PASSAGE TO READ:
================================

Hacker News new | ask | show | jobs
by jacquesm 3368 days ago
No, he's spot on. The one thing that keeps happening over-and-over again is that people who have never put together a system of any complexity will yell from the sidelines how others should build their stuff.

This goes for operating systems, application software and advanced rocketry alike.

The reason we have so much C code powering the world is that (1) there wasn't anything better when that code was written, (2) time has weeded out most of the bad bugs to the point that the old codebase will be substantially more stable than anything new no matter what language you would write it in.

If someone is willing to throw a few hundred million or so at re-building an operating system from the ground up that is 100% safe and reliable and that does not have more bugs than what is available right now then they are free to do so. They're also free to donate their own time and to try to enlist their buddies. But they're not free to yell at others how those others should do their jobs.

Show don't tell.

6 comments

> If someone is willing to throw a few hundred million or so at re-building an operating system from the ground up that is 100% safe and reliable and that does not have more bugs than what is available right now then they are free to do so.

But at the same time - we are spending those billions. We keep throwing billions at Apple by buying their new phones, yet they release lists of security issues which this time were basically all:

  - malicious crafted image -> remote code execution

  - maliciously crafted font -> remote code execution

  - maliciously crafted audio -> remote code execution
I'm not sure if I have to be able to write a font parser and rendering subsystem in a memory safe language myself to be allowed to complain that Apple is using my money for something other than doing just that. To me it's completely mind blowing that someone uses a C library to parse complex third party binary data from the internet.
If c lib is mind-blowing, what about kernel and it's extensions?

For now c is the only thing we have that can be used so widely. Some day we may be able to use rust or something else, but that's future, not present.

Any lang that easily calls C and can be called by C, or can be compiled to C should be fine to use today.

Re: kernel - it's a lot of pretty simple subsystems. Each system is usually simpler (easier to verify and polish) than a lot of common libs doing really complex things (ssl, video codecs, ttf, ...). Complexity + raw pointers quickly add up to guaranteed problems.

Rust uses llvm. Use it for new development on any platform that llvm supports. A few microcontrollers might be left out.

Rust can speak C's ABI, so you can write kernel extensions in Rust. There's some legwork involved, but it's quite possible.
Interesting.

So you're saying that Rust, at the moment, in theory, can be used in any place where C is required? Ie. writing kext on macOS, loadable kernel module on Linux or things like extension for SQLite are all possible?

In that case I wonder if there are any theoretical blockers for things like (using no_std and) mapping internally used C structures (let's say BSD kernel's rbtree) into typed, first-class Rust citizens - to avoid std overhead and reuse what's already available? In other words - is there anything there in C macros that can't effectively be expressed in Rust for example?

That's correct.

There are no theoretical blockers; tooling could make it a lot easier though. I was hand-porting chunks of the Ruby interpreter, which uses C macros extensively, and it's doable, but not fun.

>The reason we have so much C code powering the world is that (1) there wasn't anything better when that code was written...

Right, but the criticism he received for his first post was not primarily about choosing the wrong language or about refusing to rewrite in a different language now. It was primarily about downplaying the role of C in the security issues that were found.

================================

DATA EXCERPT:

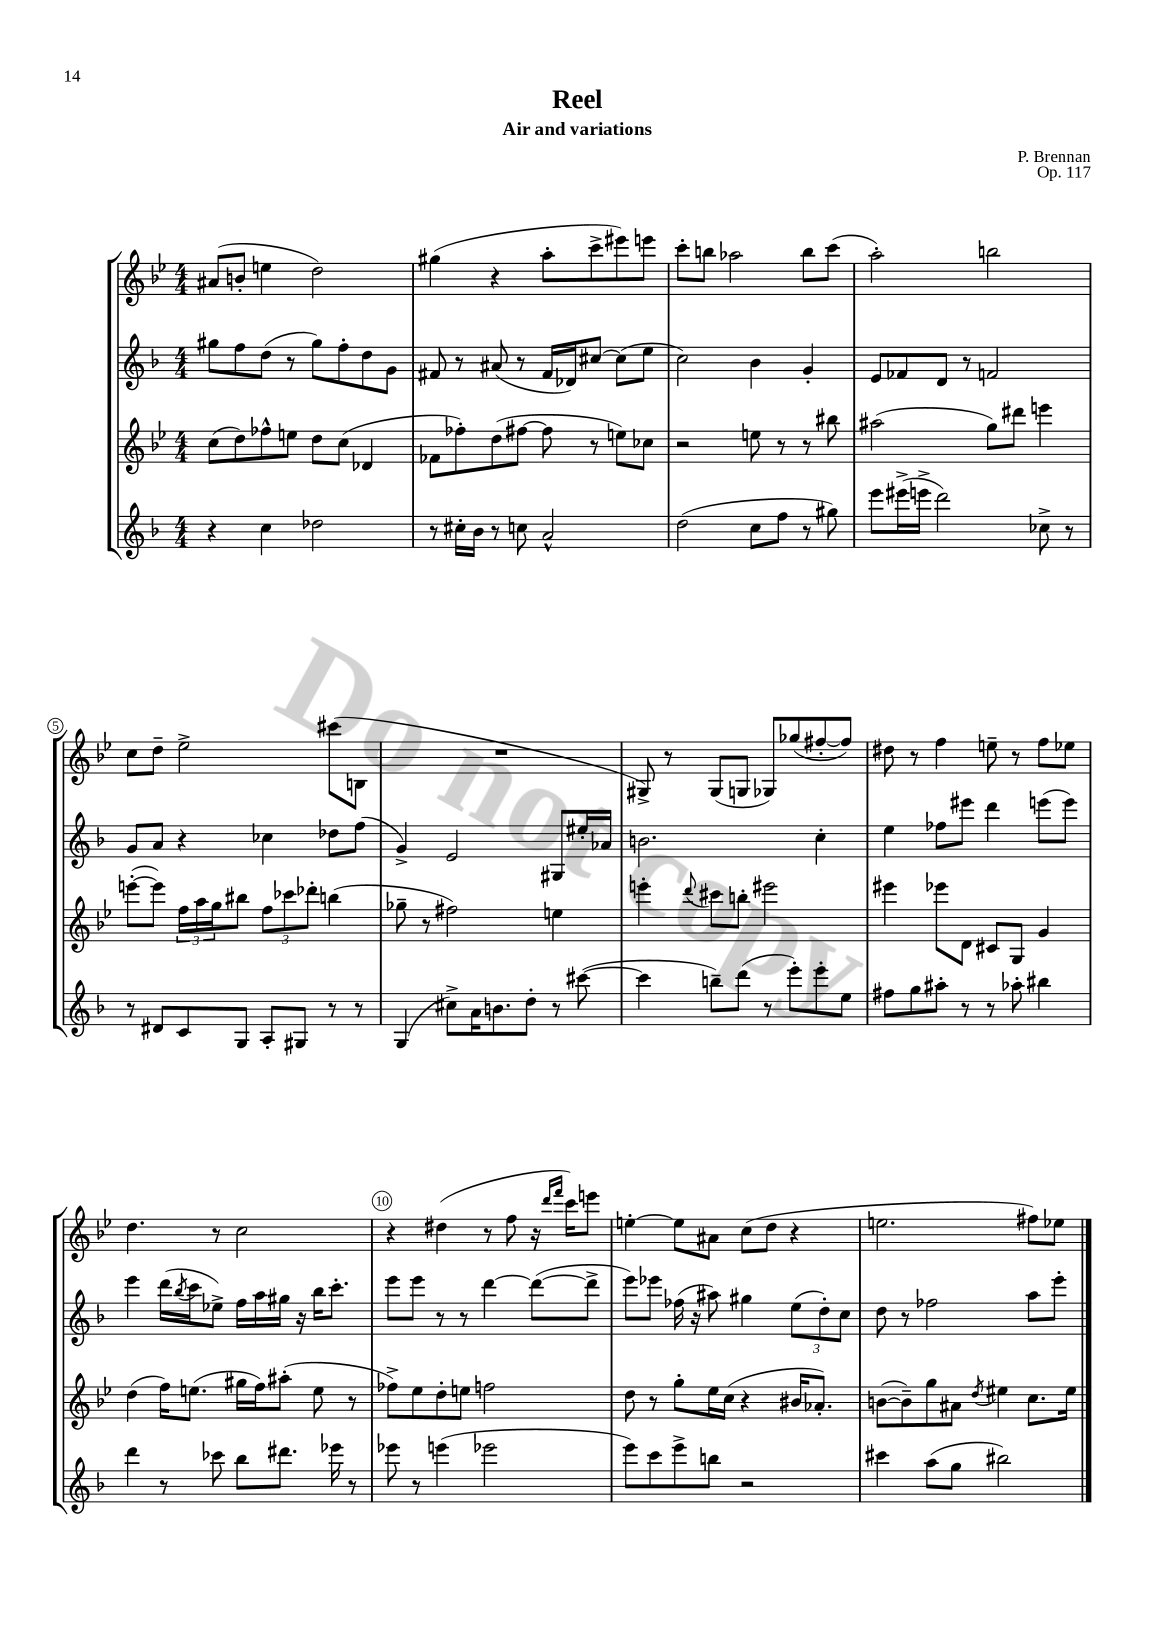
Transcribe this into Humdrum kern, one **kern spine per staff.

================================

Please carry on the discussion thread above about C code and memory-safe languages, starting after its final reply.

WRITTEN ANSWER:
The rest of the debate, at least as I read it, was not so much criticism as it was a generic debate about the pros and cons of various programming languages like we're having one every other day on here and on reddit.

Choosing C back then was clearly justified for a project like curl given all the constraints and considerations. And for a rewrite to be a net positive in terms of security probably takes years, not to mention the huge effort that someone would have to put into it.

I have put together systems of considerable complexity (>100k lines), and am working professional programmer for almost 2 decades. Most of my work does not involve C, but various "safe" languages.

There were better alternatives already available at the beginning of the 70s, and certainly when most of the software was written that we are using today. Just to name a few I am familiar of with:

- Pascal being as old as C, and later on

- Modula 2, Oberon, the Oberon System was completely implemented in Oberon

- Eiffel

and of course, today:

- Rust

- Go

So, even back then, there were more safe alternatives to C around. C gained more popularity, and consequently the tooling gave it some edge, but there would have been alternatives. Of course, when you have a nice debugged C program, that is something worth keeping. And as a consequence, for mostly historic reasons, a lot of our current infrastructure is built on top of C - but that alone does not mean that C was the perfect or even the right tool to build all of this upon.

> (2) time has weeded out most of the bad bugs to the point that the old codebase will be substantially more stable than anything new no matter what language you would write it in.

This seems to assume that the codebase is stable and in maintainance mode. However, the reality for the vast majority of open-source projects is that they're either being actively developed, adding new code and new bugs, or they're abandoned.

I wouldn't put it as strongly--I think valid criticism can come from someone who hasn't "put something together"--but at the same time I think a lot of the criticism in this area isn't all that valid. Some of it is, but mostly it seems to me just people parroting "c is unsafe" as though that is itself the end of the discussion.
Exactly, show don't tell. And when I point to the fact that the Rust codebase itself has a lot of "unsafe" places I get the explanation "yes, but it's an old code and we haven't had the time to rewrite it to use the newer features that would allow more safe code."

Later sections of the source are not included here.